Andhra Pradesh (18.6 per cent) and Telangana (15.9 per cent) sit mid-table—above Gujarat (12 per cent) but manageable. Bihar stands out positively: high debt/deficits offset by low interest (1.9 per cent) via generous central devolution. Rising SDL spreads (70 bps over G-secs) amid Rs 12.5 trillion national FY26 borrowings signal cost pressures ahead.

Revenue Trends: Own Sources Rise, Grants Fall

State revenue receipts dipped to 12.2 per cent of GSDP in FY25 from 13.7 per cent in FY22, driven by central grants halving to 1.2 per cent from 2.4 per cent pre-COVID. Tax revenues held steady at 10 per cent, but own revenues now claim 58.2 per cent of receipts (up from 55.3 per cent), reflecting GST compensation’s end.

In 9M FY26, tax growth moderated to 10.2 per cent (stamps/land strong at 12–14 per cent), non-tax jumped 11.2 per cent. States like Odisha and Gujarat leverage buoyant own taxes; grant-reliant peers like Kerala face squeezes.

Expenditure Quality: Capex Climbs, Populist Drag Persists

Capital outlay rose to 15.3 per cent of total expenditure in FY25 from 13.5 per cent pre-pandemic, boosted by central loans (Rs 2 trillion FY27).
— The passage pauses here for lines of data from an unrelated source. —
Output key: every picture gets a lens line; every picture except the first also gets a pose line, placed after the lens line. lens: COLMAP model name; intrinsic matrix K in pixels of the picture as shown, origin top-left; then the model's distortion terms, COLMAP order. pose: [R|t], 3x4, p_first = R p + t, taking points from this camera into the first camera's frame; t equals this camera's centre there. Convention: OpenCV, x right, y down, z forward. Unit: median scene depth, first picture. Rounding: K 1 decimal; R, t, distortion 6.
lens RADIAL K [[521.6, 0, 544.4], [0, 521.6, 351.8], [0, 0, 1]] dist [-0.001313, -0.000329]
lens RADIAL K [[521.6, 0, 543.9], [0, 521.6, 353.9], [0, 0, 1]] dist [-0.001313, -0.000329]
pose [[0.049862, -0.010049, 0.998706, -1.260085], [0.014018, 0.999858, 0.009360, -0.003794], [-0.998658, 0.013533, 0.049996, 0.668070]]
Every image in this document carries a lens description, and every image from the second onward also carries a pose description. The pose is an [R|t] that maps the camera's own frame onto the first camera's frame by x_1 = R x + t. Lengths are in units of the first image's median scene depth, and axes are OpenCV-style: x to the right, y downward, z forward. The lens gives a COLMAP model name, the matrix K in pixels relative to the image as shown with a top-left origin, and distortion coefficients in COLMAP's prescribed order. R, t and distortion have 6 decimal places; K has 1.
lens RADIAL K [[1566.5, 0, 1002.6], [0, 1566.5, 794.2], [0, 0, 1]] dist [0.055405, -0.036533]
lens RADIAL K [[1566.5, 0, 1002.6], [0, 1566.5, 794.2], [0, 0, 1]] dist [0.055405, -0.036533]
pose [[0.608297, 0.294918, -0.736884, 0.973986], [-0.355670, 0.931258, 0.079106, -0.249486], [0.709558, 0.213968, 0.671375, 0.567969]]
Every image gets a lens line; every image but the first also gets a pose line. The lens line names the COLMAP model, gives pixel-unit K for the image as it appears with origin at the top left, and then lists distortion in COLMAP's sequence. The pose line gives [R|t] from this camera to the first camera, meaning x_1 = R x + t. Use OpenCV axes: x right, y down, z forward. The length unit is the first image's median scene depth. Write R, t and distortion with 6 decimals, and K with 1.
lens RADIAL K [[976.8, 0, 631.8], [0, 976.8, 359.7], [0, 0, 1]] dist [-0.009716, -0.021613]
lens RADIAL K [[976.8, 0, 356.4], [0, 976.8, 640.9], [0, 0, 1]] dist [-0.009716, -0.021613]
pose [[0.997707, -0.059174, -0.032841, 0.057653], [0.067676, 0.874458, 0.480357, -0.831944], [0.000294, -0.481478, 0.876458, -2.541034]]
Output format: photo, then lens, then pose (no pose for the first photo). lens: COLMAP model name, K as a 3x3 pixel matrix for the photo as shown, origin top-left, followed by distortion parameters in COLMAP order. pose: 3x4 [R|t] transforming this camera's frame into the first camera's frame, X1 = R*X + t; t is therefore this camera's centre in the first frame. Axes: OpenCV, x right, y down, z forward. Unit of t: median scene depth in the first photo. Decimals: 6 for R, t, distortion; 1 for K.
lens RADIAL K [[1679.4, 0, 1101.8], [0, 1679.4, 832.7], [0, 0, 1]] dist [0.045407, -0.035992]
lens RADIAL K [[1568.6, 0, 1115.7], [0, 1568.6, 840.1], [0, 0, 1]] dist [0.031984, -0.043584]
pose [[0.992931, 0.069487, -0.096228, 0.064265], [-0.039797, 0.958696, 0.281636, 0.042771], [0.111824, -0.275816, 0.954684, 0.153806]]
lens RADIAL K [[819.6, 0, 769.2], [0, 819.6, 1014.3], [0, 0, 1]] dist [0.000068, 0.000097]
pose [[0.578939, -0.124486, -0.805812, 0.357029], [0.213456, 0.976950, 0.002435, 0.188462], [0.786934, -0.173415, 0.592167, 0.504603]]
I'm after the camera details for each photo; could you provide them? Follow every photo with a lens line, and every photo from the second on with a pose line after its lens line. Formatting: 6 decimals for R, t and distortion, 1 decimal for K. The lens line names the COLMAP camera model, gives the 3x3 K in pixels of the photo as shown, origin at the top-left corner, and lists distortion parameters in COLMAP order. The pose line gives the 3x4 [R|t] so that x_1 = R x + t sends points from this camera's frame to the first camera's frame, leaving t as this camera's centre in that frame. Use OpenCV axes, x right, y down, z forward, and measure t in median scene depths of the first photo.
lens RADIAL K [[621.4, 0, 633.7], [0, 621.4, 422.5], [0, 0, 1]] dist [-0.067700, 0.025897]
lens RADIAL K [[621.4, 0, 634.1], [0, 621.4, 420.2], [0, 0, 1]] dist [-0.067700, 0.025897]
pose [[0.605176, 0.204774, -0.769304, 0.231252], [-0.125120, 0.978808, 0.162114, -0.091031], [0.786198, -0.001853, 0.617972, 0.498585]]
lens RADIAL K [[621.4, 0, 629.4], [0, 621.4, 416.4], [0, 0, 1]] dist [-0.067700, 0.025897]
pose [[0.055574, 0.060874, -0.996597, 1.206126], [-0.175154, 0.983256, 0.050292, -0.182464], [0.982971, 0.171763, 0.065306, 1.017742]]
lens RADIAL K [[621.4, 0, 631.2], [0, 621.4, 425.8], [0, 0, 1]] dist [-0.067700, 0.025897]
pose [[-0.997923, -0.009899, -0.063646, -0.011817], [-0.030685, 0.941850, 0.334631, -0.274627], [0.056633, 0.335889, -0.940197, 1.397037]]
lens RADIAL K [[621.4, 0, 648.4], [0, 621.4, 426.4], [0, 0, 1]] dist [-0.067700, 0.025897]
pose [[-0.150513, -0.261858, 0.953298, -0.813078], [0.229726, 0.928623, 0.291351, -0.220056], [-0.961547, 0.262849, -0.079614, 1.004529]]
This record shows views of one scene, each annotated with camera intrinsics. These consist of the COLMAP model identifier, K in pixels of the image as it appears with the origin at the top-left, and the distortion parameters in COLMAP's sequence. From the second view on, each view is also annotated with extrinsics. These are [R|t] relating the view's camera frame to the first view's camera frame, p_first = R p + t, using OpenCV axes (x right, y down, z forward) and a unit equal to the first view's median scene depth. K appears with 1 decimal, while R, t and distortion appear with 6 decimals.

Gujarat (22.4 per cent), Uttar Pradesh/Odisha/MP (18–22 per cent) lead; Punjab (4.3 per cent) and Andhra Pradesh (8.8 per cent) lag.

Non-developmental spending (interest/pensions) burdens Kerala (42.2 per cent), Punjab/Tamil Nadu/Haryana/West Bengal/UP/Andhra Pradesh (25–29 per cent), versus Telangana/Odisha’s lower 16 per cent. Subsidies stabilised at 1.1 per cent GSDP, social spending hit 8 per cent via cash transfers.

9M FY26 Snapshot: Early Warning Signals

Revenue expenditure growth slowed to 6.8 per cent (vs. 11.9 per cent), capex surged 14.3 per cent. Deficit exhaustion varies sharply:

Andhra/Telangana’s pace, alongside slowing revenues, risks FY26 slippages.

The Scorecard

Among large states, Odisha/Gujarat top fiscal health (manageable debt/deficits, high capex, low interest); Punjab bottoms out. Mid-pack: Maharashtra, Karnataka. Stress cluster: Andhra Pradesh (7th-worst, 43.6), Telangana (12th, 36.1), Kerala/ Rajasthan/ Bihar.

16th Finance Commission: Rebalancing Ahead

States retain 41 per cent tax devolution, but criteria shift: more weight to 2011 population/ GSDP contribution, less to income distance.

Gainers:Karnataka(+0.48 per cent), Gujarat, Haryana.

Losers: UP (-0.32 per cent), Telangana (-0.11 per cent), Odisha. Andhra gains modestly (+0.19 per cent to 4.2 per cent).

Mandates include 3 per cent fiscal targets, off-budget borrowing bans (crucial for Andhra’s Rs 79,000+ crore liabilities), DISCOM privatisation and subsidy reviews—pressuring high-debt states most.

State Typology: Four Fiscal Archetypes

1. Prudent Investors (Gujarat, Odisha, UP):Low-moderate debt, high capex, strong own revenues. Model for sustainability.

2. Balanced Mid-Tier (Maharashtra, Karnataka, MP):Steady consolidation, leveraging central support effectively.

3. Front-Loaded Risers (Telangana, Andhra):Aggressive capex but deficit exhaustion signals over-reach.

4. Chronic Stress (Punjab, Kerala, Rajasthan):High debt/interest/non-dev spend trap; capex starved.

Balanced Verdict: Progress with Fault Lines

National Strengths: Capex revival (15.3 per cent), interest moderation, own-revenue resilience amid grant cuts.

Stress Points: Seven states >3.5 per cent deficits; debt sticky at 28 per cent; 9M FY26 over-spending by Andhra/Telangana/Kerala; SDL costs rising.

Leaders like Gujarat show fiscal space breeds investment; laggards prove populism erodes it. The 16th FC offers a reset, but states must own the discipline —revenue buoyancy, spending quality, off-budget cleanup — before market tolerance wanes.